Мир открывается настежь - [30]

Шрифт
Интервал

— Обещался. Наутро вместе подадимся из Питера.

Хотел перекрестить меня на прощанье — раздумал; пошел к двери, растерянно сопя. На улице строго посмотрел на меня:

— Работа у тебя хорошая. Жениться надо тебе, хозяйством обзаводиться. Больше ничего человеку не требуется.

Мне почему-то было стыдно. Только раз смог я послать в Погуляи немного денег. Теперь никаких сбережений у меня не было, да и завтра не будет…

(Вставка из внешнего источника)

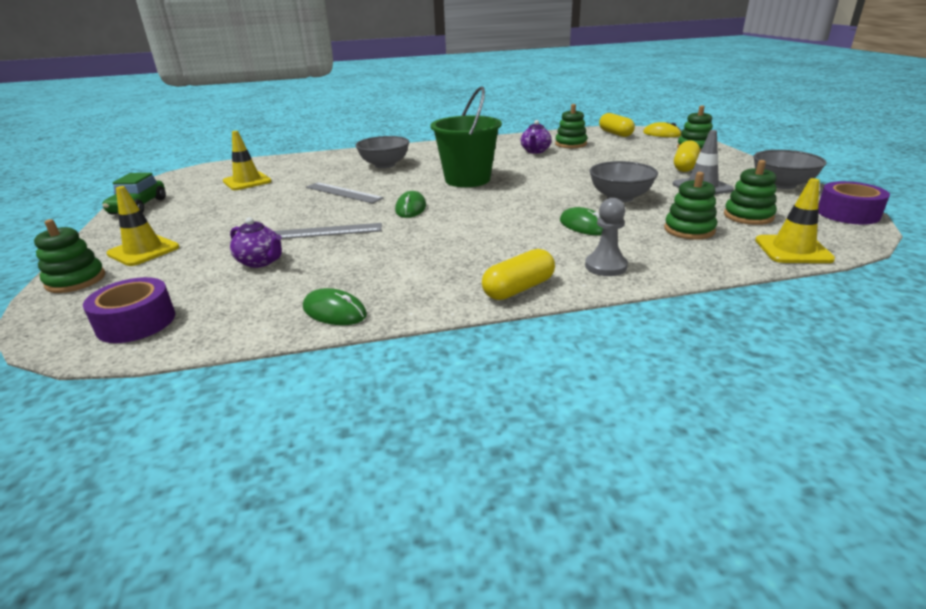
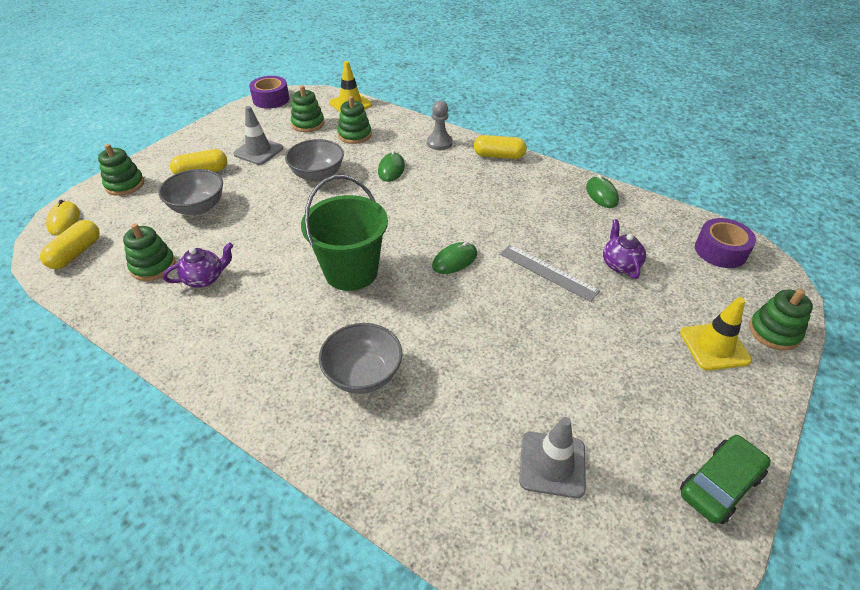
camera: 135 degrees left, 15 degrees up
yellow traffic cone [223,131,272,190] -> grey traffic cone [519,417,586,498]
grey ruler [306,182,384,204] -> none
grey bowl [753,150,827,189] -> grey bowl moved to [158,169,223,215]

Отец, не оглядываясь, скрылся за углом. Когда-то я еще увижу старика? Значительное и малое перепуталось, связалось в одно. И все же отец был неправ: мне нужно было гораздо больше, чем он определил.

3

Котелки, цилиндры, багровые морды мясников и лавочников, звероподобные и сладенькие попы, дамочки в кружевах, бабы, которым бы играть в цирке пудовыми гирями, какие-то извозчики, сбитые с панталыку мастеровые… Хоругви, иконы, портреты царя, музыка. Валом валят с Невского по Садовой к Марсову полю. Ревут, визжат глотки: «Боже, царя храни!»; «Дать германцу, дать австрияку, турке дать по башке!»; «Да здравствует, ур-ра-а!» Полиции для охраны российских патриотов тьма тьмущая — на конях и пеших.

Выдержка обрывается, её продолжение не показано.